I finished Persona 5 last night, clocking in 100+ hrs in a single playthrough.

I have to say… “Wow.” I’ve never played a Persona series game before so not sure how it stacks up to the rest, but this game was incredible. This could be the most perfect iteration of turn-based RPG mechanics I’ve ever played. Very rarely did I ever feel like it had become a slog to fight, and whenever I lost I never felt like the game was being unfair or cheap.

I think the story was pretty intriguing, even though it probably could’ve been cut a little lighter in the middle portion. But the jumping timeline and the calendar system kept the propulsion of the pace going.

If anything, I felt a bit constricted at times by the calendar. I would’ve liked to spend more time exploring or meeting up with friends but time was a valuable commodity.

My other gripe might be that items to replenish SP were few and far in between. Especially by the final few battles which you had to play back to back to back and every member on my team had used up all their SP long ago. I wasn’t even expecting the end to come so soon but the game really forces you to just hunker down and play the final 4 or 5 hours nonstop.

But the time I spent in this game really allowed me to feel invested in the characters and the game itself. [Minor spoilers] When a teammate makes their exit in the end, I actually teared up. Of course the game cops out by having the character come back, which while it made me happy, I sort of wish they hadn’t done that.

And the graphics… Oh my god, the graphics! This is such a beautiful game. Not just that the top-notch animation of the characters and cutscenes felt like watching an anime, but every tiny bit of this game was given the time and attention to craft what is pretty easily the most boldly stylish game I’ve ever played. Every other developer really needs to examine this game when they start considering their own UI and navigation system.

Finishing the game has definitely felt like an achievement. I feel a bit exhausted since I played through Persona 5 almost exclusively, without many other games to break up the experience. i will 100% jump back in for another playthrough… eventually. Mostly to try to max out my confidants and try a different romance option. Or just to listen to the amazing music again!

I have Zelda and Horizon next on my playlist, but this could be my vote for Game of the Year.

Let’s Play: Night in the Woods

I jumped onto another short indie game in order to take a break from my 90+ hrs of Persona 5. Night in the Woods had been mentioned a couple of times so I decided to give it a run.

I almost didn’t play past the first Let’s Play episode just because I wasn’t sure what I was getting. The game features cute animal characters and a playful art style, yet the story and gameplay deal very much in the mundane. I have no problem with walking simulators but I guess I was expecting some kind of platforming or puzzle element.

While there are mini games, they vary radically in terms of actual skill involved. There’s Guitar Hero style button matching and some minor platforming traversal, but then are some very basic move the cursor to grab an object that barely seems worth the effort.

Over the course of the story though I found myself getting attached to the very likable cast of characters.
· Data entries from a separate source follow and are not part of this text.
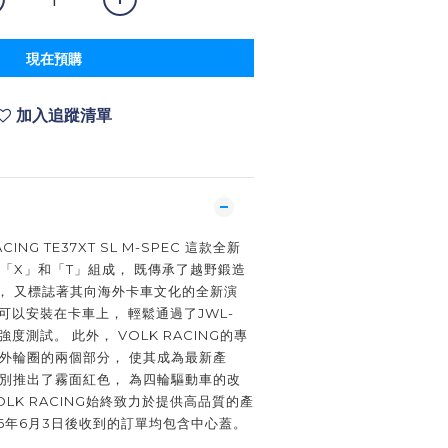
現在預購
加入追蹤清單
CING TE37XT SL M-SPEC 這款全新
由「X」和「T」組成， 既傳承了越野鍛造
計， 又標誌著其向海外卡車文化的全新演
可以安裝在卡車上， 輕鬆通過了JWL-
度測試。 此外， VOLK RACING的專
用於外輪圈的兩個部分， 使其成為最新產
也特別推出了霧面紅色， 為四輪驅動車的改
LK RACING始終致力於提供高品質的產
26年6月3日後收到的訂單均包含中心蓋。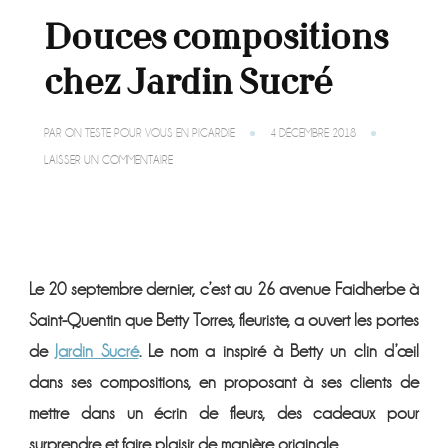
Douces compositions
chez Jardin Sucré
PAR
ON TESTE POUR VOUS EN PICARDIE
4 DÉCEMBRE 2018
SUR
LAISSER UN COMMENTAIRE
DOUCES
COMPOSITIONS
CHEZ
JARDIN
SUCRÉ
Le 20 septembre dernier, c’est au 26 avenue Faidherbe à
Saint-Quentin que Betty Torres, fleuriste, a ouvert les portes
de
Jardin Sucré
. Le nom a inspiré à Betty un clin d’œil
dans ses compositions, en proposant à ses clients de
mettre dans un écrin de fleurs, des cadeaux pour
surprendre et faire plaisir de manière originale.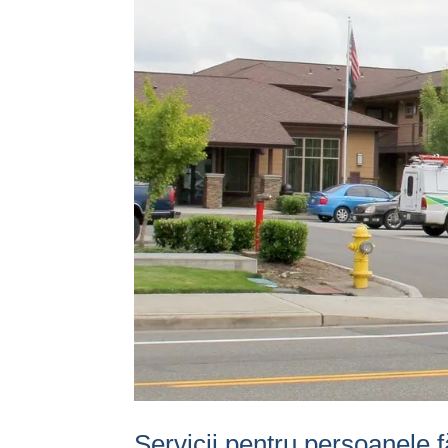
Servicii pentru persoanele f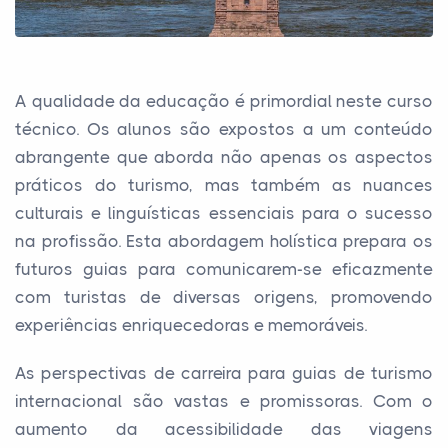
A qualidade da educação é primordial neste curso
técnico. Os alunos são expostos a um conteúdo
abrangente que aborda não apenas os aspectos
práticos do turismo, mas também as nuances
culturais e linguísticas essenciais para o sucesso
na profissão. Esta abordagem holística prepara os
futuros guias para comunicarem-se eficazmente
com turistas de diversas origens, promovendo
experiências enriquecedoras e memoráveis.
As perspectivas de carreira para guias de turismo
internacional são vastas e promissoras. Com o
aumento da acessibilidade das viagens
And I started to realize what the game was going for.

Themes of transitioning into adulthood, living up to expectations (or failing to), and having to let go or feeling a sense of loss, are all very mature topics that this game deals with. The cutesy style is an interesting juxtaposition to that. In fact, this game swings wildly and unexpectedly from humor and whimsy to very morbid and morose conversations. I’d be laughing one second at the insult tradeoffs and then suddenly become speechless at a friend’s dilemma over her mentally failing father. I also appreciated the subtle way they treated a LGBT couple in the game.

When the final act starts to bring up the heat on a more mysterious, fantastical story beat, I actually began to wish that the game hadn’t resorted to such tropes for tension and interest and just stayed invested in the tragedy of the mundane. To their credit, when things get really metaphysical, the game still steers away from any overt reveals or explanations.

All in all, this game ended up winning me over with its witty dialog and endearing characters. I think some actual voice acting and foregoing the more pointless mini games would’ve made for a better experience. Hopefully the success of this game will allow the developers to stretch their legs more in their next effort.